He also told investigators the bombers were motivated by anger over the U.S.-led war in Iraq, but said his cell was not linked to either al-Qaida or the cell that carried out the deadly July 7 suicide bombings, Italian media reported.
The arrest sparked more than a dozen follow-up raids across the country, as Italian authorities tried to determine if any attacks on Italy were being plotted.
In addition to Hussain, at least two of the other July 21 suspects were of East African origin, and Italian Interior Minister Giuseppe Pisanu said the country was watching the area closely.
"We are following the evolution of the overall situation in the Horn of Africa where, in stateless lands, al-Qaida has arrived, has settled, and from where it tends, in various ways, to dispatch its followers into Europe and the rest of the world," Pisanu said.
Though officials have not yet said they found links between the July 7 attacks that killed 56 people, including four attackers, and the failed attacks exactly two weeks later -- both of which targeted three subway trains and a bus -- police chief Sir Ian Blair said there was a "resonance" between the two.
If it turns out both events had a single mastermind and a common bombmaker, experience shows they probably would have fled Britain before the attacks, said Alex Standish, editor of Jane's Intelligence Digest. A likely hiding place would be in western Europe, where they could flee without having to undergo tough border security checks.
"They'll go to ground in areas that they will not be conspicuous," Standish said. "Most European Union countries have a significant Muslim population where these guys can just sit there and fade into the background."
Britain was seeking Hussain's extradition and said it was seeking the return of one of its citizens detained in Zambia.
Though the Foreign Office has not released the person's name, it is widely reported to be Haroon Rashid Aswat, who Zambian officials have said was being questioned about 20 phone calls he allegedly made to some of the men suspected in the July 7 attacks, which killed 56 people, including four suicide bombers.
Aswat is implicated in a 1999 plot to establish a terrorist training camp in the United States and has told Zambian investigators he once was a bodyguard for al-Qaida leader Osama bin Laden, Zambian officials said.
Aswat's family said in a statement released Saturday they were "concerned, distressed and disappointed" by Britain's handling of the case.

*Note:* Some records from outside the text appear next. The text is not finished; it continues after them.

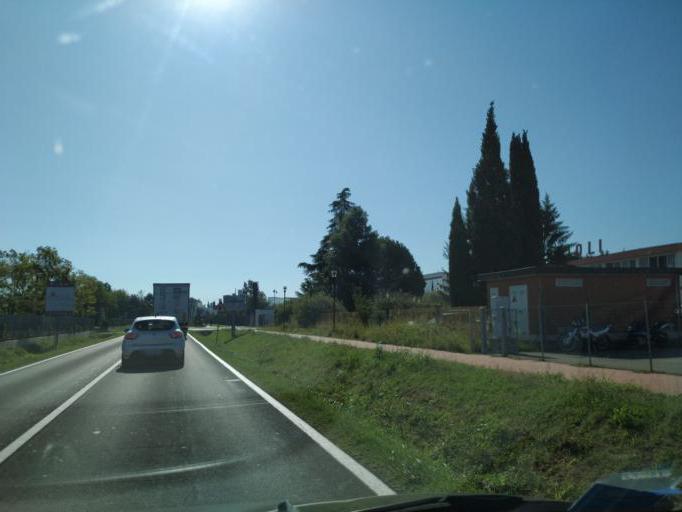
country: IT
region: Emilia-Romagna
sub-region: Provincia di Bologna
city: Sant'Agata Bolognese
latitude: 44.6605
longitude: 11.1233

"It is very worrying that after more than 10 days the British government is still unable to verify that the British citizen detained is actually Haroon," said the relatives, who live in northern England. "Our son, albeit estranged for many years, is surely entitled to the presumption of innocence as any other British citizen.
"We wonder whether the government's attitude would have been any different if it was a white, non-Muslim citizen detained in a foreign country?"
Before he was detained in Zambia, Aswat had been hiding in Johannesburg, South Africa, and was followed after entering the country from Botswana, the Zambian officials said.
"Every single terrorist event we've had, and the failed ones we've had, there usually are foreign connections, even though the cannon fodder may be home grown," said Magnus Ranstorp, director of the Center for the Study of Terrorism and Political Violence at the University of St. Andrews in Scotland.
"The Bouyeri network in the killing of (filmmaker Theo) van Gogh in the Netherlands, the Madrid bombings -- all of these investigations have a foreign component to them, which makes them extremely complex," he said.
British authorities had good quality closed-circuit television pictures of the July 21 suspects. That could have spooked them into a "panic" response counter to known terrorist training methods, with three failing to immediately flee the country and Hussain using a cellular phone that could be traced easily, Ranstorp said.
If the attacks of July 7 and July 21 are linked, they show a worrying degree of preparation by a person or people making use of homegrown radicals from two distinct ethnic groups -- with three of the four July 7 bombers of Pakistani origin, and at least three of the July 21 suspects with East African roots, Standish said.
That ensured that when police focus was on the Pakistani community after the July 7 attacks, the East African group could still move freely.
"It seems a very sophisticated level of planning went into it," Standish said. "What will the next one be -- from Kashmir? From Nigeria? From Southeast Asia? From Saudi? -- We just don't know."